Pero el último secreto cervantino no se esconde en la Mancha: está en Madrid. En las criptas de las Trinitarias, el convento donde el escritor fue enterrado en 1616. El rastro de sus restos se perdió. Sin embargo, dado que podrían encontrarse todavía allí debajo, para sacarlos a la luz se formó un equipo capitaneado por el reconocido antropólogo forense Francisco Etxeberria. Al no quedar ningún descendiente de Cervantes, resulta difícil recurrir a la prueba del ADN. Para la identificación se han basado en otros indicios: los dientes —Miguel confesó hacia el fin de sus días que ya solo tenía seis— y las lesiones en la mano que le quedó paralizada tras el disparo recibido durante la batalla de Lepanto. En el 2015, en el marco del cuarto centenario de su muerte, los científicos anunciaron que habían encontrado sus restos. Pero no todo el mundo está convencido de que sean los verdaderos. Y el misterio continúa sin resolver.
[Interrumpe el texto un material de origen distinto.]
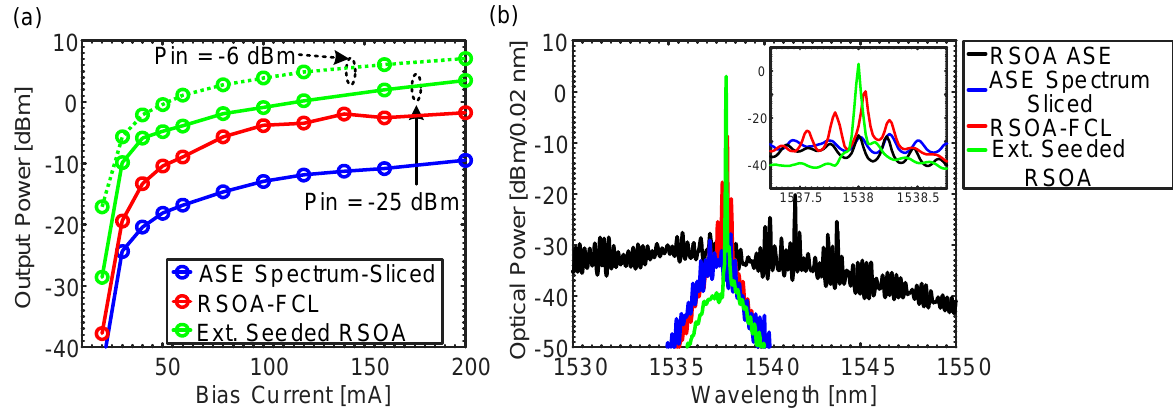
Figure 9. Experimental characterization: ( a ) shows measured optical power versus bias current for the ASE spectrum-sliced, the self-seeded RSOA-FCL and the externally seeded RSOA colorless transmitters; ( b ) shows the corresponding spectrum at a bias current of 100 mA. The inset shows a zoomed-in plot for the three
¿El misterio del Quijote ? «Que se quede sepultado en sus archivos en la Mancha», escribía burlonamente Cervantes. Casi como si dijera que aquel que se adentrara en el enigma no saldría vivo. Sonaba como una socarrona maldición a lo Tutankamón. Los profanadores están avisados.

LA SÁTIRA Y LA ESPADA

En la plaza de la Villa, entre atisbos embrujadores del antiguo Madrid, desemboca una vía angulosa que tiene nombre de calle pero dimensiones de callejón: la calle del Codo. Parece que por la noche, cuando regresaba a casa de sus juergas en burdeles y tabernas, Francisco de Quevedo se detenía habitualmente allí para aliviar la vejiga. Orinaba siempre contra el mismo edificio. Irritado por las periódicas micciones, quien vivía allí dentro decidió colocar en la pared una santa cruz. Pero al día siguiente descubrió que no había tenido efecto disuasorio. Furioso, el vecino añadió el escrito: «No se mea donde hay cruces». Y a la mañana siguiente, además del habitual reguero, encontró la réplica: «No se ponen cruces donde se mea». No tropezaréis con anécdotas de este tipo —muchas de ellas apócrifas— en la valiosa Vida de Francisco de Quevedo y Villegas , escrita en 1663 en español por el erudito de Apulia Paolo Antonio di Tarsia. No se recoge el episodio porque, más que de una biografía, se trata de una hagiografía. Una empresa en cierto modo prodigiosa, siendo Quevedo una figura muy poco apropiada para la santificación. Él mismo era el primero en admitirlo: «Hombre de bien, nacido para el mal […]; mozo dado al mundo, prestado al diablo». De esta forma se describía a sí mismo don Francisco, la mente más vertiginosa del Siglo de Oro tras Cervantes, cuya universalidad y aún menos sabiduría nunca alcanzó. ¿Quién era en cambio Di Tarsia? Un abad de Conversano (Bari) que tuvo la dudosa fortuna de ser escogido como secretario del siniestro conde Giovan Girolamo Acquaviva, conocido como el Guercio delle Puglie (‘el Tuerto de Apulia’). Un raja capaz de combinar mecenazgo y crueldad. La leyenda negra narra que practicaba con fruición el ius primae noctis y se sentaba sobre asientos de piel humana. Fábulas. No obstante, a causa de los abusos feudales Acquaviva fue juzgado en España y arrojado a prisión. Cuando salió estaba consumido, y falleció durante el camino de regreso a Italia. Pocos meses después también murió el fiel Di Tarsia. Había intentado entrar en la corte madrileña, pero no lo había logrado. In extremis consiguió publicar la primera Vida de Quevedo. Texto encomiástico y al mismo tiempo sutilmente trágico, donde la triste parábola del biografiado refleja la del narrador.